#### [YOUR GOAL]
Tally the lines below that contain the word "knee", then give the tally alone.

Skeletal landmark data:
● ● ●

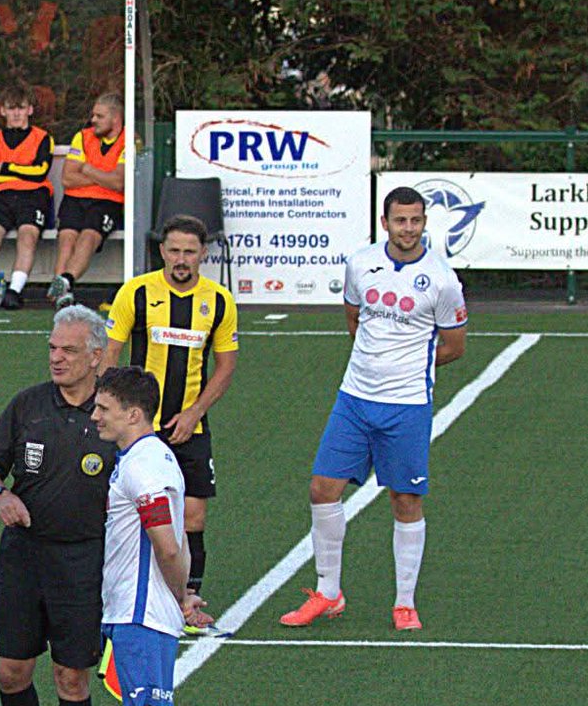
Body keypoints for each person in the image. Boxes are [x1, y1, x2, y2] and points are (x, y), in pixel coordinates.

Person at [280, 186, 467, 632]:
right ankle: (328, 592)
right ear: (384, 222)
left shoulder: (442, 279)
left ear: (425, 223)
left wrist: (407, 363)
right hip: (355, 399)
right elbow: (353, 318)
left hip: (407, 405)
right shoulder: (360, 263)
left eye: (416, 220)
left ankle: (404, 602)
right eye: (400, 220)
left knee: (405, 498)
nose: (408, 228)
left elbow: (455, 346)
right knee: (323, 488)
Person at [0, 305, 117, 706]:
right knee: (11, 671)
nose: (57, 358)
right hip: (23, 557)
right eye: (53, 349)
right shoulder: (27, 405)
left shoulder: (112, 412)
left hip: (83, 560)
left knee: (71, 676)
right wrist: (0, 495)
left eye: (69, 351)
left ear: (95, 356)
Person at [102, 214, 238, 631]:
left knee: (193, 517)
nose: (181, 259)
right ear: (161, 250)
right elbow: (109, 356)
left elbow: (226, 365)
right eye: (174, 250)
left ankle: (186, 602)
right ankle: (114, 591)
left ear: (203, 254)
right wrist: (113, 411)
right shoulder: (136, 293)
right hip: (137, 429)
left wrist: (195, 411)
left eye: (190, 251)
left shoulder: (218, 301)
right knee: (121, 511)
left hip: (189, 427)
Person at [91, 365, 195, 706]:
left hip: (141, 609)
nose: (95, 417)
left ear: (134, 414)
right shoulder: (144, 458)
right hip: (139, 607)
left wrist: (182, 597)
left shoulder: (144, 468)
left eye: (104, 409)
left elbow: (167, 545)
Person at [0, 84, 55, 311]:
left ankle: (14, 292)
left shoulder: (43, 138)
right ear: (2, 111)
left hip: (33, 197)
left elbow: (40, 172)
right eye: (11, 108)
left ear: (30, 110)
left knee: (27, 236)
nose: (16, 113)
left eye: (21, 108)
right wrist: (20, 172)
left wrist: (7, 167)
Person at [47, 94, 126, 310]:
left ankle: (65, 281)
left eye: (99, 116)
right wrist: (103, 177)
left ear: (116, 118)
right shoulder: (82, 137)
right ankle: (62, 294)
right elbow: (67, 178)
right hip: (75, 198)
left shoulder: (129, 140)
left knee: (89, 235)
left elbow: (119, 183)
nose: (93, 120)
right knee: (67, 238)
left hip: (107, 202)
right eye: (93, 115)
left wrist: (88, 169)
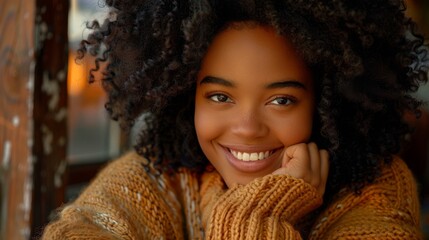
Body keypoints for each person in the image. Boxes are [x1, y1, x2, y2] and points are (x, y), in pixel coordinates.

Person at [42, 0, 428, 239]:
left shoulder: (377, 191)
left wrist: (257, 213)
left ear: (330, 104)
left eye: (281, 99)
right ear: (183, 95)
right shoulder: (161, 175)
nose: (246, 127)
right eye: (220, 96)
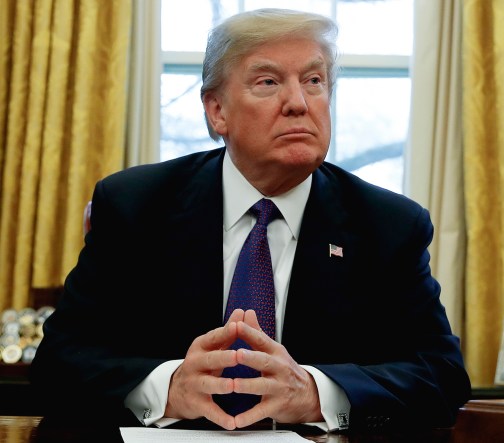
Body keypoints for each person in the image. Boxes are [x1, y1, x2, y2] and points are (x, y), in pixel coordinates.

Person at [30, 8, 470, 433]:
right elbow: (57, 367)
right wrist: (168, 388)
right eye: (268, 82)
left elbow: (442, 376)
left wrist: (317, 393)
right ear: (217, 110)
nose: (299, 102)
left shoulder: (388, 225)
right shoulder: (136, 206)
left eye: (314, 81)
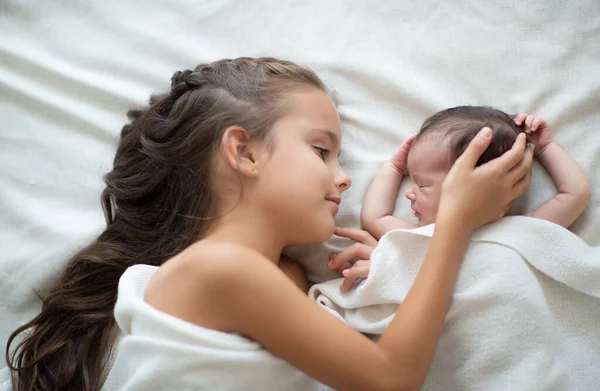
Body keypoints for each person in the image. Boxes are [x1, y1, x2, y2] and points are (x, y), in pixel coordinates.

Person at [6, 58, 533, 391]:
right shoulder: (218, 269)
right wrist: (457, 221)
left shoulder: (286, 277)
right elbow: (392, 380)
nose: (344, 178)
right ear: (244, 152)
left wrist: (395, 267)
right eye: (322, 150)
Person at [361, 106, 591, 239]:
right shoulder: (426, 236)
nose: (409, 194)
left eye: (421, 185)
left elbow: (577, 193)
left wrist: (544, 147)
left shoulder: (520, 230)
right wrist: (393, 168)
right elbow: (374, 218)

● ● ●

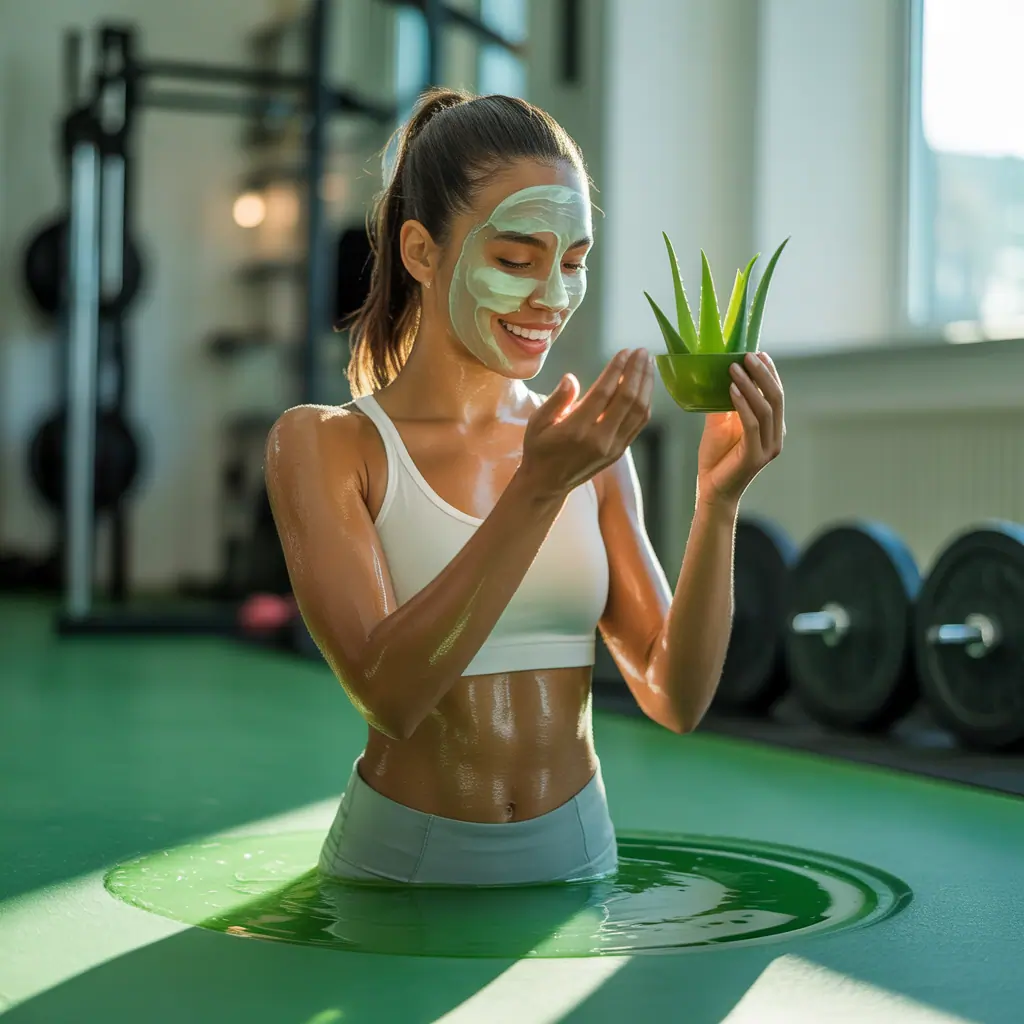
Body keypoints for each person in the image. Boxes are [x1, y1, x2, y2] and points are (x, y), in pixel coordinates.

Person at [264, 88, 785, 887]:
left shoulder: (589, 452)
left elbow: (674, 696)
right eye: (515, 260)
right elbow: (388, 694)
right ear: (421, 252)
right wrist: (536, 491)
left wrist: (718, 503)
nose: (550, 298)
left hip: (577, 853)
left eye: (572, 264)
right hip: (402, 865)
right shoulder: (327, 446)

● ● ●

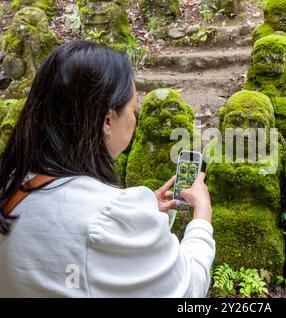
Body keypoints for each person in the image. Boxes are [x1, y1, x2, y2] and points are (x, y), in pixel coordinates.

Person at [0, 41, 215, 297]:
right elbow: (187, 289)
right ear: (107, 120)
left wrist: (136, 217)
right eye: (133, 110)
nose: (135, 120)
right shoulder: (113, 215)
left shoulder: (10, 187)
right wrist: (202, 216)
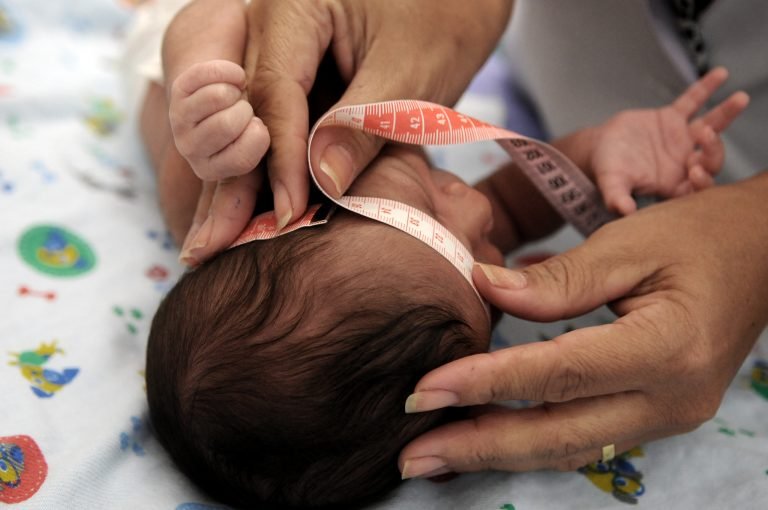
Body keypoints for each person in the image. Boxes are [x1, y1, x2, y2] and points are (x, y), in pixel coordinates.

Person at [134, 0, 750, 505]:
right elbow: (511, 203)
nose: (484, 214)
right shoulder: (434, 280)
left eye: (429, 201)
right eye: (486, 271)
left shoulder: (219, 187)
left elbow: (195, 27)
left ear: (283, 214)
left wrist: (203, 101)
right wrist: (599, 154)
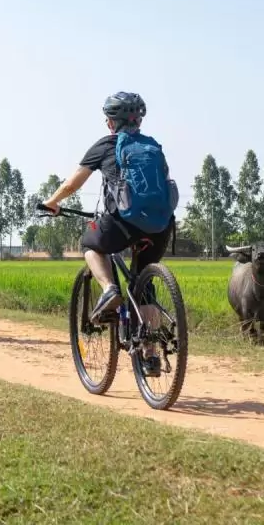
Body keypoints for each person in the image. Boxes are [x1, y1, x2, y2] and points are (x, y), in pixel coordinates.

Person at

● ● ●

#### [TASK ANSWER]
9